My mom is still in town so we left the twins with her for the day. Adam, the older boys, and I headed up to Gurnee in time for the opening of the park.
We weren’t even sure it would work. It was the last day left of summer break that we were free and able to go, but the weather channel was predicting an 80% chance of rain.
Adam finally figured out that for an extra $40 dollars, instead of buying day passes and parking we could get a season pass, so the prospect of showing up and getting rained on didn’t seem so discouraging.
Still, we packed our rain gear and, at the last minute, threw in some sunscreen just in case.
Jack was a complete daredevil, riding the scariest roller coasters without a hint of fear. Unfortunately Ben was the opposite. He spent a lot of time on the sidelines, his fear paralyzing him. Sometimes we would cajole, beg and plead him into a line, only to have to walk right through to the exit.

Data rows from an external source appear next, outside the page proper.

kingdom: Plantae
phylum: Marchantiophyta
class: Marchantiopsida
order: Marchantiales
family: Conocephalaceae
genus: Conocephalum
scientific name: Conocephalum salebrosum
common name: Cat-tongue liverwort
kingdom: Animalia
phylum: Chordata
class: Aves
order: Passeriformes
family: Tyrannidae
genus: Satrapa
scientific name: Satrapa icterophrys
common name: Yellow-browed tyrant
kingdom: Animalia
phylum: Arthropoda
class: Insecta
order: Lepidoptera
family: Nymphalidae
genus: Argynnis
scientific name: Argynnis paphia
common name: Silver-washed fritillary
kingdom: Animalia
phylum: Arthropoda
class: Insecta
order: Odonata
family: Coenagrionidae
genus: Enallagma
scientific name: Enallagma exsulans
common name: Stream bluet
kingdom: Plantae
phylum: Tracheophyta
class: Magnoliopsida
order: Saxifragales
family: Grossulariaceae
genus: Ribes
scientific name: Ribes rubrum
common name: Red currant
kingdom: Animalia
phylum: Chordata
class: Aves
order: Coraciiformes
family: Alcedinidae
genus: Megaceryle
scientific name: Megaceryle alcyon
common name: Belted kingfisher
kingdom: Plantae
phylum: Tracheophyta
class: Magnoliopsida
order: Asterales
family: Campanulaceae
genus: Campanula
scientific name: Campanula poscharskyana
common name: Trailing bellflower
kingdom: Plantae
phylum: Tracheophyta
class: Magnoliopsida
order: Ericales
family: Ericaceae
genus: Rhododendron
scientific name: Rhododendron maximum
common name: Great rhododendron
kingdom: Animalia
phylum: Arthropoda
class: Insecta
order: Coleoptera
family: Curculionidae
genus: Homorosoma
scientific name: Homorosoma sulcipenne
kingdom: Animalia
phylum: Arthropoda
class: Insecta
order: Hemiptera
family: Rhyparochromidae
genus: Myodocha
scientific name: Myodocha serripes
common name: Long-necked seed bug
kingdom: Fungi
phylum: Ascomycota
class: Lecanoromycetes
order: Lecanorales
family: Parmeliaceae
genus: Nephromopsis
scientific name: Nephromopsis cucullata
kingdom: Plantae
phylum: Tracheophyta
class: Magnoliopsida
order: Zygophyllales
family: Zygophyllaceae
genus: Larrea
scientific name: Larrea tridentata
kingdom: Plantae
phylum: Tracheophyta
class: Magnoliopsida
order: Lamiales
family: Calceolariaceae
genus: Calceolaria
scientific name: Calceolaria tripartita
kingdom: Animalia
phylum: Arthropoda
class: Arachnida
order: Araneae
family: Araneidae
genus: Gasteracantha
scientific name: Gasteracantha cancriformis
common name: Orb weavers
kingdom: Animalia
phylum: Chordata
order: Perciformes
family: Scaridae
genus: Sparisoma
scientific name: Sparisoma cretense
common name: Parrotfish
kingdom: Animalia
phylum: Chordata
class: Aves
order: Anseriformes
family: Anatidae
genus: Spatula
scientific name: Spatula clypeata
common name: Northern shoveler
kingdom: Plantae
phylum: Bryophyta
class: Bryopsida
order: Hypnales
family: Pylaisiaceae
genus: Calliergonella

It was very sad to watch. Adam spent a lot of time trying to convince him to do more. When it was my turn I took more of a laid back approach, not pushing him to do anything he found scary (which was everything, even the carousel was a source on anxiety.)
There were only a few times when sitting out worked, like with this ride, where you can soak the riders from the path…Can you see Adam and Jack on the boat?
At some point during the day Adam asked Ben if he was having a good time and he said yes. I was glad to hear it, but heartbroken at the same time. One day perhaps just sitting around spectating won’t make him happy anymore. And then what? Will he then conquer his fears? Or be depressed by his limitations?
Still, even without the rides Adam made sure he did other things he enjoyed. He seemed to show some interest in the characters, perhaps because they were so furry, who could help themselves from wanted to touch them?
And he was pretty happy to fill his own bag of candy at the end of the night…
I think the biggest lesson I took away from today’s adventure is that we have to accept Ben for who he is, not who we want him to be. Maybe someday he’ll like amusement parks. But maybe not. We just have to keep searching to find the things that make him light up with joy, not fear. It may not be the thing most boys his age like. He beats to a different drum. And that’s okay.